“Con el debido respeto a Tolstói, lo que yo te digo es que la verdad es lo contrario: las personas desgraciadas están en su mayoría sumidas en un sufrimiento convencional, viviendo en estéril rutina uno de los cinco o seis gastados clichés de la desdicha. En cuanto que la felicidad es una vasija rara, delicada, una suerte de jarrón chino, y las escasas personas que han llegado a alcanzarla han ido modelándola y dándole forma línea a línea en el transcurso de los años, cada uno a su propia imagen y semejanza, según su propio carácter, de manera que no hay dos felicidades iguales.”
Lo justo será empezar haciendo una confesión: yo amo a Amos. Soy lectora suya desde que hace ya tantos años que le toca una relectura, cayó en mis manos “No digas noche” y descubrí a un escritor capaz de contar una historia a través del silencio que se filtra entre las palabras de los personajes. Leí en algún sitio que Oz tenía un estilo de escritura shakespeariano, en el sentido de que permite que veamos lo que los personajes sienten, incluso cuando el personaje nos miente en un intento vano de convencernos de su bondad.
Si hay algo que no se le puede negar a Amos Oz es que sus novelas no dejan indiferente a nadie, ni a los que las leemos con veneración, ni a los que, vencidos por la densidad de su prosa, las abandonan antes del estallido, la resignación y el vacío con el que las finaliza. Una de sus virtudes es que construye personajes capaces de renunciar a la lucha, de tirar la toalla, de rendirse; personajes con los que podemos identificarnos, indispensables para sobrevivir en este mundo en el que nos intentan vender que ser un héroe es una aspiración tan razonable y alcanzable como ser optometrista (nota de la autora: gracias, M., has salvado mi vida lectora sin pretenderlo).
El odio, la soledad, el fanatismo, el arrepentimiento, la ambición, el amor, el perdón… de todo hay en esta novela con la que, mediante las cartas que se cruzan sus personajes, Oz construye un relato lento e intensísimo, en el que exhibe su dominio del lenguaje y, sobre todo, su concepción ética y estética de la literatura.

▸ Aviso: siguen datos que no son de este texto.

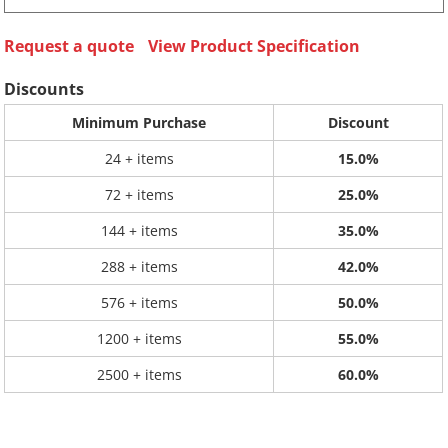
Request a quote
View Product Specification
Discounts
Minimum Purchase
Discount
24 + items
15.0%
72 + items
25.0%
144 + items
35.0%
288 + items
42.0%
576 + items
50.0%
1200 + items
55.0%
2500 + items
60.0%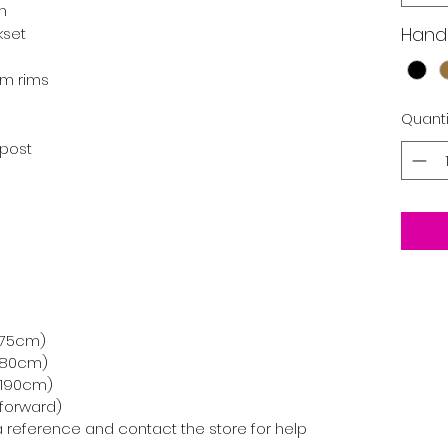
in
Hand
kset
um rims
Quanti
tpost
-175cm)
-180cm)
0-190cm)
-forward)
 a reference and contact the store for help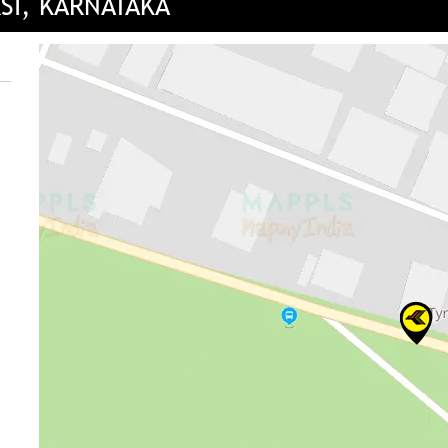
RSI, KARNATAKA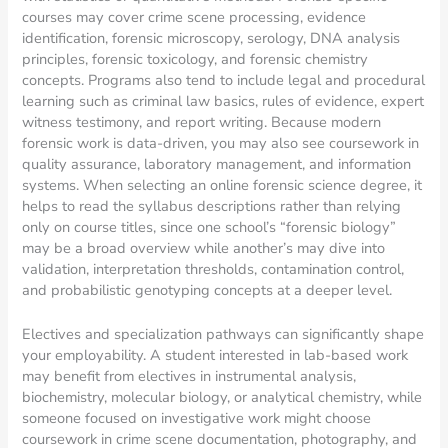
courses may cover crime scene processing, evidence
identification, forensic microscopy, serology, DNA analysis
principles, forensic toxicology, and forensic chemistry
concepts. Programs also tend to include legal and procedural
learning such as criminal law basics, rules of evidence, expert
witness testimony, and report writing. Because modern
forensic work is data-driven, you may also see coursework in
quality assurance, laboratory management, and information
systems. When selecting an online forensic science degree, it
helps to read the syllabus descriptions rather than relying
only on course titles, since one school’s “forensic biology”
may be a broad overview while another’s may dive into
validation, interpretation thresholds, contamination control,
and probabilistic genotyping concepts at a deeper level.
Electives and specialization pathways can significantly shape
your employability. A student interested in lab-based work
may benefit from electives in instrumental analysis,
biochemistry, molecular biology, or analytical chemistry, while
someone focused on investigative work might choose
coursework in crime scene documentation, photography, and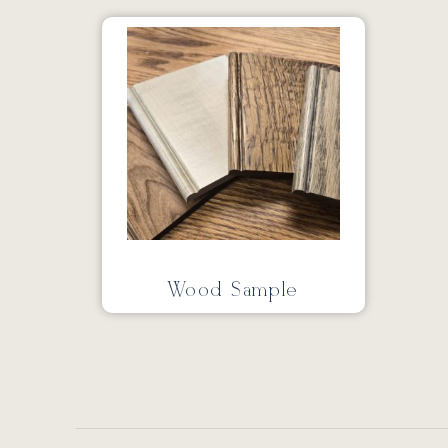
Wood Sample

Alec, Ilana, Boaz, Michael Sommo, Manfred Zakheim, Rahel, nos muestran en sus cartas los miedos, los anhelos y los porqués que creen han motivado sus acciones, mostrándose tan descarnadamente ante nosotros, que vemos incluso lo que ellos no quieren que veamos.
La complejidad que adquiere un argumento aparentemente simple -una pareja divorciada que, tras siete años sin hablarse, retoma la comunicación en un intento de la madre de solucionar los problemas del hijo que tienen en común-, convierte las cartas y telegramas que cruzan los personajes, en un misterio en el que se mezclan el mundo representado con el real, el autor con el lector, y en el que la lengua se utiliza como texto y como código
Es duro Oz cuando escribe, no tiene piedad alguna, ni con sus personajes ni con sus lectores, por eso La caja negra se parece tanto a un tratado de filosofía -no en vano estudió filosofía y literatura en la Universidad Ben-Gurion- y, por eso también, es una novela magnífica e imprescindible.
Hace muy poco que se cumplió el primer año del fallecimiento de un intelectual imprescindible para entender la literatura en general y la vida en particular. Un escritor a quien todo el mundo debería haber leído alguna vez… aunque solo sea una… hasta el final de la historia.
«La gente piensa que hacer concesiones es una palabrota, sobre todo los jóvenes idealistas y entusiastas. Piensan que hacer concesiones es algo fraudulento, que es debilidad, falta de sinceridad oportunismo. Para mí hacer concesiones es sinónimo de vida. Y lo contrario es fanatismo y muerte” (¿De qué está hecha una manzana?. Conversaciones con Shira Hadad. Editorial Siruela.)